Bienvenue !
Mais quand vais-je débarquer ? Ils font pourtant tout pour. Faut les voir se démener en long, en large et en travers. À en attraper des lumbagos. Mais ils sont jeunes, ils s’aiment, ils aiment l’amour, le faire et me désirent. Moi aussi. J’ veux ces parents-là. Ce sera eux ou personne. J’en fais une obsession. Le temps file ! Je me décourage. Enfin, on annonce ma venue ! Au printemps ! J’en fais des galipettes de plaisir ! Cesse rapidement. Je veux qu’ils découvrent ma frimousse en premier, pas mes fesses. Et au mois de mai, je me pose tranquillement. De la joie, du bonheur, y’en a en pagaille.
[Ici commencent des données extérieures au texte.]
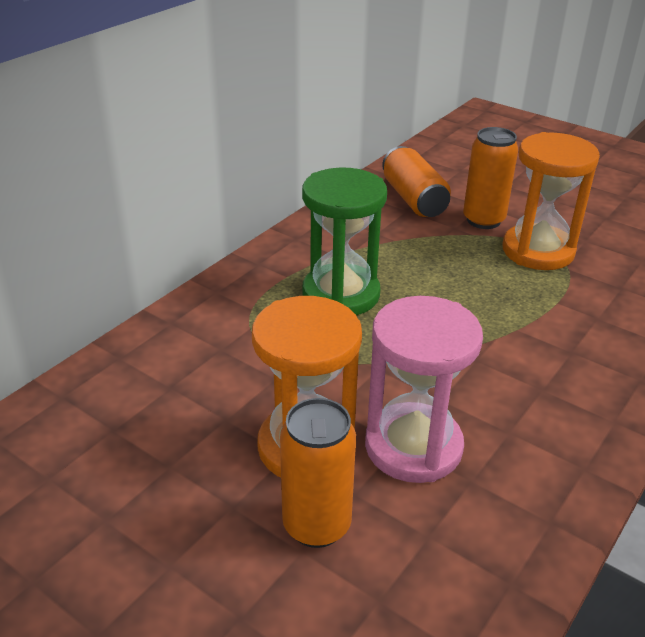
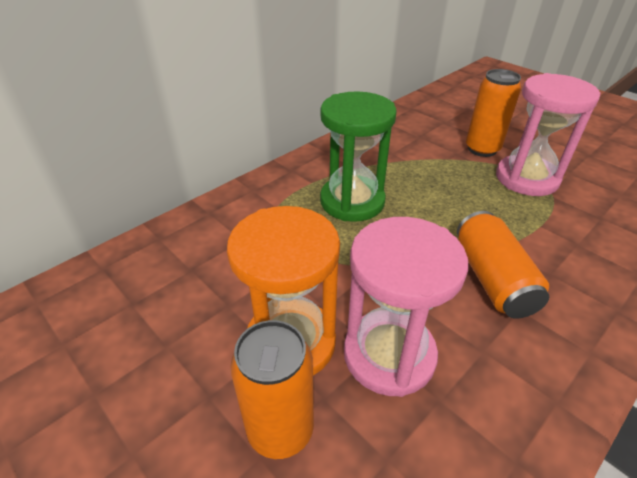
camera: 10 degrees right, 5 degrees up
orange can [382,146,451,217] -> orange can moved to [457,211,549,319]
orange hourglass [502,132,600,270] -> pink hourglass [496,73,601,196]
Ils sont heureux, fiers d’eux d’avoir réussi une p’tite poulette ! J’me porte à merveille, gazouille et les contemple. Ils sont comme dans mes rêves. J’ai envie de les embrasser, de les remercier de m’avoir imposé la vie.
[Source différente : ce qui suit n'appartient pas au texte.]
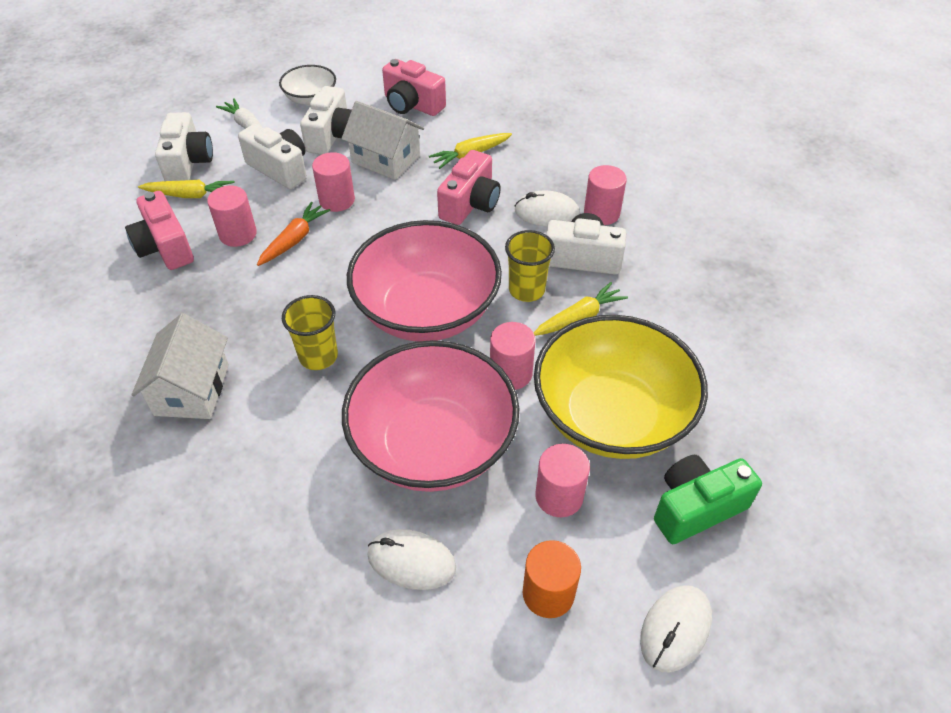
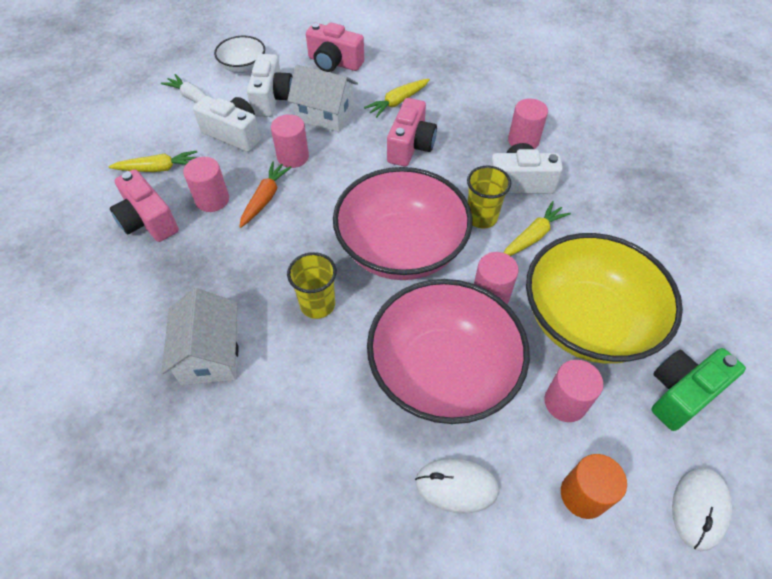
camera: 10 degrees left, 5 degrees up
white camera [155,112,213,181] -> none
white mouse [515,190,580,227] -> none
Je découvre la famille italienne de mon père. Ma grand-mère conte à tout le quartier d’italiens que ma mère reviendra de la maternité avec un garçon. Elle précise même le prénom "Bruno". Pas de chance, ce sera Brigitte. Elle cache sa déception qui sera de très courte durée dans un plat de pâtes faites à la main. Le plat du réconfort, de la consolation. Un décès, une naissance, un mariage dans notre quartier se célèbrent avec des pâtes. Le goût pour la cuisine italienne est-il venu ce jour-là alors que j’étais suspendue au sein de ma mère ? Peut-être.
Mes grands-parents maternels, une autre chanson. L’Italie, connaissent pas ; la banlieue encore moins. Parisiens, ils comptent ne pas dépasser les frontières de la capitale. Et surtout, ils ambitionnent autre chose pour leur fille. Ils ont le prétendant qu’il faut, issu d’une belle famille comme ils se gargarisent, avec un nom à tiroirs et à rallonges. Ma mère s’en débarrasse en deux temps trois mouvements et lâche une bombe : un fils d’émigrés italiens et divorcé l’attend. Le choc est aussi violent que la réaction : des remontrances, des discussions longues comme trois jours sans télé, des menaces, les disparitions en fumée des peintures et dessins croqués par ma mère. Elle ne cède pas. Leur défaite est sans appel. Leur fille veut se marier ? Et bien, qu’elle le fasse. Mais sans eux.
Trois ans plus tard, ma mère envoie un ultimatum. Dernier appel pour faire les présentations. Qu’est-ce qui les décide à accepter ? Le regret de ne plus voir leur fille unique ? L’envie de goûter un plat de pâtes dans un quartier avec plein d’Italiens qui vivent comme Cavanna le décrit si bien ? Je ne sais toujours pas aujourd’hui. Et c’est un dimanche en banlieue que les rencontres et les retrouvailles ont lieu. La cuisine Italienne ça change des restaurants chics parisiens où on sert pas de « nouilles » comme aime à dire mon grand-père.
Le temps de la réconciliation : je regarde ma famille partager pâtes et boulettes de viande. Je baille, vais m’endormir. Vite, un dernier coup d’œil : mes parents sont là, si beaux, si heureux. Et puis, mon frère va arriver. Je l’attends, je l’aime déjà.